● **WORK REQUEST**: Update the Napster passage by rewriting it from the words "All these services" through "the twenty-first century.", with each "dynamo" changed to "engine".

● **PROVIDED PASSAGE**:
....................

There was just one problem. It wasn’t legal. The vast majority of the billions of songs downloaded through Napster were owned by the artists and record companies that had produced them. Sharing them without permission or payment was against the law. The arrival of Napster had turned millions of otherwise law-abiding citizens into digital shoplifters, setting off the greatest, or at least the broadest, orgy of looting in history. The musicians and record companies fought back, filing lawsuits charging Fanning’s company with copyright infringement. Their legal counterattack culminated in the closing of the service in the summer of 2001, just two years after it had launched.
Napster died, but the business of supplying computing services over the Internet exploded in its wake. Many of us now spend more time using the new Web 2.0 services than we do running traditional software applications from our hard drives. We rely on the new utility grid to connect with our friends at social networks like MySpace and Facebook, to manage our photo collections at sites like Flickr, and Photobucket, to create imaginary selves in virtual worlds like World of Warcraft and Disney's Club Penguin, to watch videos at sites like YouTube and Joost, to write blogs with WordPress or memos with Google Docs, to follow breaking news through feed readers like Rojo or Bloglines, and to store our files on “virtual hard drives” like Omnidrive ond Box.
All these services hint at the revolutionary potential of the new computing grid and the information utilities that run on it. In the years ahead, more and more of the information-processing tasks that we rely on, at home and at work, will be handled by big data centers located out on the Internet. The nature and economics of computing will change as dramatically as the nature and economics of mechanical power changed with the rise of electric utilities in the early years of the last century. The consequences for society - for the way we live, work, learn, communicate, entertain ourselves, and even think - promise to be equally profound. If the electric dynamo was the machine that fashioned twentieth century society - that made us who we are - the information dynamo is the machine that will fashion the new society of the twenty-first century.

....................

Saved data entries:
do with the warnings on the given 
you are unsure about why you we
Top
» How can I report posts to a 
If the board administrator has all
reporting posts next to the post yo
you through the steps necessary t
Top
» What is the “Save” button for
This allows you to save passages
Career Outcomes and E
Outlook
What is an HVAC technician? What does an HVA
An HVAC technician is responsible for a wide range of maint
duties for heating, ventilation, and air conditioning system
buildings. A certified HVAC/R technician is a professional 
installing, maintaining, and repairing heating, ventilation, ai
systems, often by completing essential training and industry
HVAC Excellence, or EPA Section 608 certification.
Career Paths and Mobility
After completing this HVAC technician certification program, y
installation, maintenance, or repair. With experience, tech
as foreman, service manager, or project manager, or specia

....................

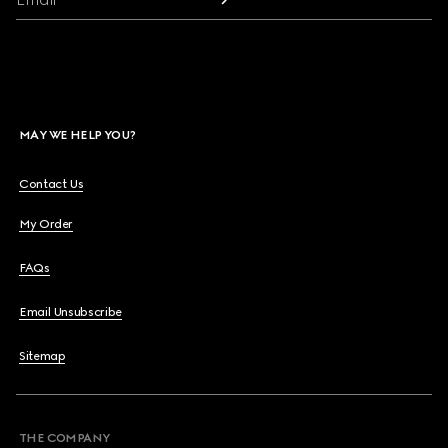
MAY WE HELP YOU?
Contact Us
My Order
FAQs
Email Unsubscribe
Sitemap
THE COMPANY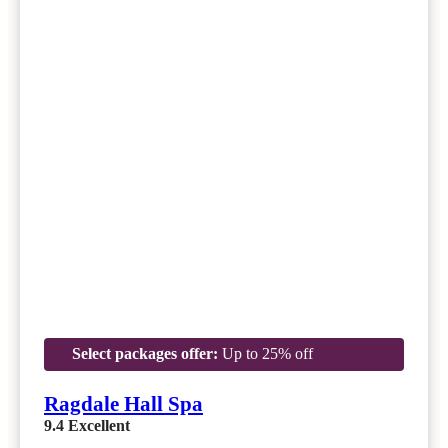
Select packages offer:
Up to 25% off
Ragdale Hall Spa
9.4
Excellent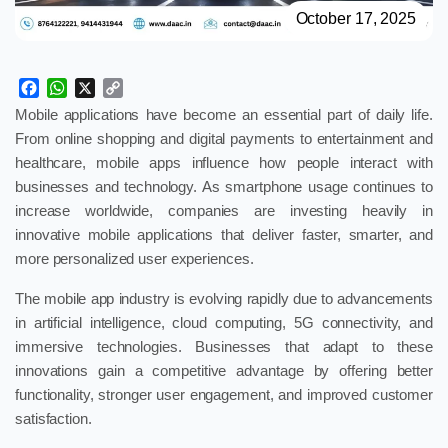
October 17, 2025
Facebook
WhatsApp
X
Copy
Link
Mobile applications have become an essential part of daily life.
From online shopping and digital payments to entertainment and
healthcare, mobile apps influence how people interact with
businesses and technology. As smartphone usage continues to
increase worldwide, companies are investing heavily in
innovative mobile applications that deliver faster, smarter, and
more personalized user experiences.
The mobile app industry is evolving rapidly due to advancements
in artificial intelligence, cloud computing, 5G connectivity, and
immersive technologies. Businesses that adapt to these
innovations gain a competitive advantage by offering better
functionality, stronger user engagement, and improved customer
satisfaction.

....................

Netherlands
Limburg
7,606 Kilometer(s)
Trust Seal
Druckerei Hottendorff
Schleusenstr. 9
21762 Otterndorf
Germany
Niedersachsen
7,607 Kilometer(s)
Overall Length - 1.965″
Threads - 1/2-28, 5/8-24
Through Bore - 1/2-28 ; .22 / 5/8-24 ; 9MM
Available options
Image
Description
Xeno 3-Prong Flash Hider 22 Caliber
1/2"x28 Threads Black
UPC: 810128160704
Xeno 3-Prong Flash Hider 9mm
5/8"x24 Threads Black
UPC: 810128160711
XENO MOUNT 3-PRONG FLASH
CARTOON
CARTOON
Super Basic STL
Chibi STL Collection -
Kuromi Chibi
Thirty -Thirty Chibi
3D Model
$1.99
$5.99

....................

● **WRITTEN ANSWER**:
All these services hint at the revolutionary potential of the new computing grid and the information utilities that run on it. In the years ahead, more and more of the information-processing tasks that we rely on, at home and at work, will be handled by big data centers located out on the Internet. The nature and economics of computing will change as dramatically as the nature and economics of mechanical power changed with the rise of electric utilities in the early years of the last century. The consequences for society - for the way we live, work, learn, communicate, entertain ourselves, and even think - promise to be equally profound. If the electric engine was the machine that fashioned twentieth century society - that made us who we are - the information engine is the machine that will fashion the new society of the twenty-first century.